This is the ordered vector of parameters to be passed in order to parameterise the distribution from which you want to draw

Value

A vector of values with length equal to tmpDraws

Examples

# This draws from distributions
fitnessDist(10, "Uniform", c(0,1))
fitnessDist(10, "Normal", c(0,1))
fitnessDist(10, "exp", 1)

This function will calculate the fitness values for genotypes being newly recorded to the fitness landscape.

Description

This function will calculate the fitness values for genotypes being newly recorded to the fitness landscape.

Usage

fitnessLandscape(tmpGenotypes, tmp_focalFitness, landscapeModel = "HoC",
  tmp_ancestralFitness = getOption("shape_const_ancestFitness"),
  tmp_weightsRMF = getOption("shape_const_RMF_theta"),
  tmp_optimaRMF = getOption("shape_const_RMF_globalOptima"),
  tmp_correlationsNK = getOption("shape_const_NK_interactionMat"),
  tmp_const_numInteractionsNK = getOption("shape_const_numInteractions"),
  tmp_NK_ancestDep = getOption("shape_const_DepbySite_ancestFitness"),
  relativeFitness = TRUE,
  func_genomeLength = getOption("shape_genomeLength"),
  func_distribution = getOption("shape_constDist"),
  func_distParameters = getOption("shape_const_distParameters"),
  func_distAsS = getOption("shape_const_distAsS"),
  func_sepString = getOption("shape_sepString"))

Arguments

tmpGenotypes

This is a vector of the binaryString values that represent the genotype(s) for which you want to calculate new fitness values.

tmp_focalFitness

This argument has different meaning depending upon the fitness landscape model being simulated. It can be a vector of fitness values, a matrix, a single value, etc...

landscapeModel

This is the character string that defines the fitness landscape model being simulated in this SHAPE run. At present it can be one of: Additive, Fixed, HoC, NK, RMF

tmp_ancestralFitness

This is the fitness value of the pure WT genotype, it does not always have meaning.

tmp_weightsRMF

This is the weighting of the constant/deterministic term calculated in the RMF fitness landscape equation.

tmp_optimaRMF

This is the binary string genotype of the optimal genotype in the current RMF fitness landscape.

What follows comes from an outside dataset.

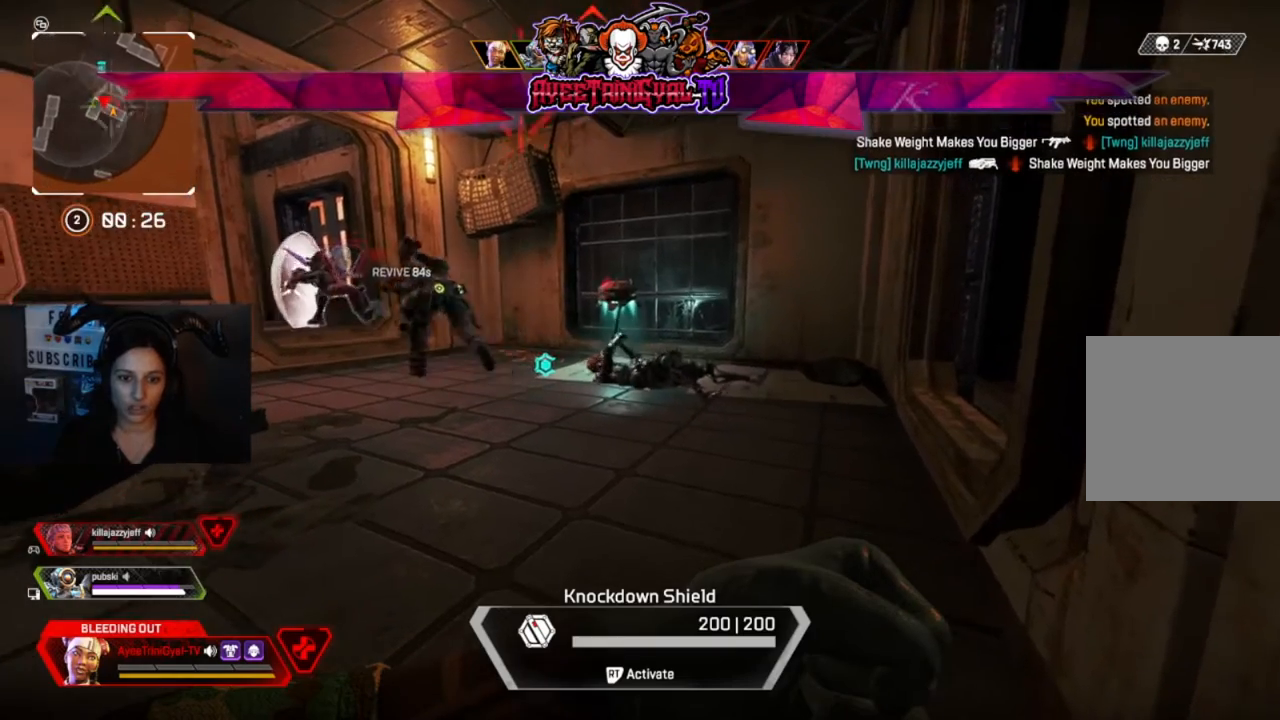
{"buttons": [], "left_stick": "center", "right_stick": "center", "events": [[67, "R1", "down"], [233, "R1", "up"], [267, "right_stick", "down-left"], [300, "R1", "down"], [333, "right_stick", "center"], [467, "R1", "up"]]}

It needn't yet have been yet explored, it is simply the genotype that will be the deterministic global optimum.

tmp_correlationsNK

This is the matrix of fitness values and interactions between mutational states for the NK fitness lanscape model

tmp_const_numInteractionsNK

This is the "K" value of the NK fitness landscape value and represents the number of other sites correlated to the fitness of a focal site.

tmp_NK_ancestDep

This is the fitness value of the WT mutant for an NK fitness landscape, it is passed as a computational ease so that it needn't be calculated each time this function is called.

relativeFitness

This is a logical toggle controlling if the fitness values returned should be relative fitness values

func_genomeLength

This is the genome length of individuals.

func_distribution

This is a character string representing which of the allowed distribution functions can be called for draws of stochastic values when calculating fitness values. See fitnessDist for those implemented.

func_distParameters

This is a vector of the ordered distribution parameters expected by the distribution referenced by func_distribution

func_distAsS

This is a logical toggle to control in the final returned values should be considered as selection coefficients, which is achieved by subtracting the calculated value by 1.

func_sepString

This is a character string used for collapsing vectors of information, and expanding the collpased information back into a vector of values.

Value

A vector of fitness values to be assgined for each of the newly explored genotypes defined in the vector tmpGenotypes

Note

There is no example as this does not have meaning outisde of a runSHAPE call.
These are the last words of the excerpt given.